Willis Lamm's
Traffic Signal Collection

  The Adler Bar Lens

Clicking on a picture will bring up a larger view in a new window.

Charles Adler, Jr. invented traffic control devices as early as 1928, designing such things as lenses that were improved for that time, fail safe illumination, reliable control mechanisms and even an early traffic actuated signal that changed when a driver at a red light honked a horn. Perhaps his best known invention was his "bar" lens, designed in 1934 to assist color blind drivers.

At that time some signals had red lenses on top and green on bottom while others had green on top and red on bottom. It could be confusing to color blind motorists. Additionally there were many immigrants just learning English as well as many areas in the country where many drivers weren't literate, so lettered or "command" lenses were not always understood.

Adler came up with the notion of placing a diffused bar in each of his lenses that could be understood even by the color blind and those who couldn't read. Red lenses displayed a horizontal bar. Yellow lenses displayed a diagonal bar and green lenses displayed a vertical bar.

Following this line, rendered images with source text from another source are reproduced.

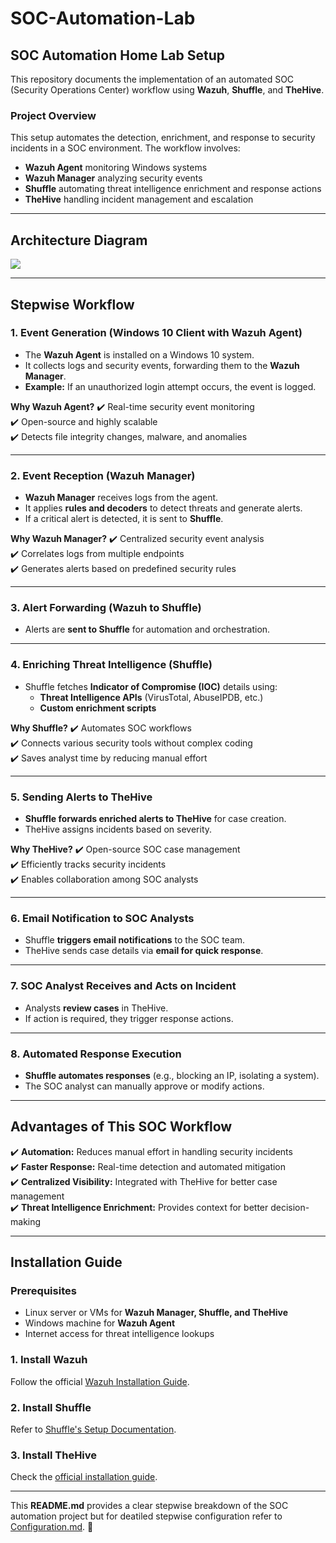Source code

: # SOC-Automation-Lab
## **SOC Automation Home Lab Setup**
This repository documents the implementation of an automated SOC (Security Operations Center) workflow using **Wazuh**, **Shuffle**, and **TheHive**.

### **Project Overview**
This setup automates the detection, enrichment, and response to security incidents in a SOC environment. The workflow involves:
- **Wazuh Agent** monitoring Windows systems
- **Wazuh Manager** analyzing security events
- **Shuffle** automating threat intelligence enrichment and response actions
- **TheHive** handling incident management and escalation

---

## **Architecture Diagram**
![](https://github.com/user-attachments/assets/268f9667-0520-44b1-a785-f6731edbb750)

---

## **Stepwise Workflow**
### **1. Event Generation (Windows 10 Client with Wazuh Agent)**
- The **Wazuh Agent** is installed on a Windows 10 system.
- It collects logs and security events, forwarding them to the **Wazuh Manager**.
- **Example:** If an unauthorized login attempt occurs, the event is logged.

**Why Wazuh Agent?**
✔️ Real-time security event monitoring  
✔️ Open-source and highly scalable  
✔️ Detects file integrity changes, malware, and anomalies  

---

### **2. Event Reception (Wazuh Manager)**
- **Wazuh Manager** receives logs from the agent.
- It applies **rules and decoders** to detect threats and generate alerts.
- If a critical alert is detected, it is sent to **Shuffle**.

**Why Wazuh Manager?**
✔️ Centralized security event analysis  
✔️ Correlates logs from multiple endpoints  
✔️ Generates alerts based on predefined security rules  

---

### **3. Alert Forwarding (Wazuh to Shuffle)**
- Alerts are **sent to Shuffle** for automation and orchestration.

---

### **4. Enriching Threat Intelligence (Shuffle)**
- Shuffle fetches **Indicator of Compromise (IOC)** details using:
  - **Threat Intelligence APIs** (VirusTotal, AbuseIPDB, etc.)
  - **Custom enrichment scripts**

**Why Shuffle?**
✔️ Automates SOC workflows  
✔️ Connects various security tools without complex coding  
✔️ Saves analyst time by reducing manual effort  

---

### **5. Sending Alerts to TheHive**
- **Shuffle forwards enriched alerts to TheHive** for case creation.
- TheHive assigns incidents based on severity.

**Why TheHive?**
✔️ Open-source SOC case management  
✔️ Efficiently tracks security incidents  
✔️ Enables collaboration among SOC analysts  

---

### **6. Email Notification to SOC Analysts**
- Shuffle **triggers email notifications** to the SOC team.
- TheHive sends case details via **email for quick response**.

---

### **7. SOC Analyst Receives and Acts on Incident**
- Analysts **review cases** in TheHive.
- If action is required, they trigger response actions.

---

### **8. Automated Response Execution**
- **Shuffle automates responses** (e.g., blocking an IP, isolating a system).
- The SOC analyst can manually approve or modify actions.

---

## **Advantages of This SOC Workflow**
✔️ **Automation:** Reduces manual effort in handling security incidents  
✔️ **Faster Response:** Real-time detection and automated mitigation  
✔️ **Centralized Visibility:** Integrated with TheHive for better case management  
✔️ **Threat Intelligence Enrichment:** Provides context for better decision-making  

---

## **Installation Guide**
### **Prerequisites**
- Linux server or VMs for **Wazuh Manager, Shuffle, and TheHive**
- Windows machine for **Wazuh Agent**
- Internet access for threat intelligence lookups

### **1. Install Wazuh**
Follow the official [Wazuh Installation Guide](https://documentation.wazuh.com/current/installation-guide/index.html).

### **2. Install Shuffle**
Refer to [Shuffle's Setup Documentation](https://shuffler.io/docs).

### **3. Install TheHive**
Check the [official installation guide](https://thehive-project.org/).

---

This **README.md** provides a clear stepwise breakdown of the SOC automation project but for deatiled stepwise configuration refer to [Configuration.md](https://github.com/Padmja26/SOC-Automation-Lab/blob/main/Configuration.md). 🚀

The weakness of the Adler design was that the lenses were prone to "phantoms" when early morning or late afternoon sunlight entered the lens and reflected back making the lens appear to be lit. Eventually most signals were equipped with beaded lenses that had less of a phantom problem although occasionally a savvy traffic signal fan will find a signal still in service that has one or more Adler bar lenses.

Note: These lenses are bright and it's hard to get the camera to show the bars very clearly. When viewed from any distance with the naked eye, these bars are quite distinguishable.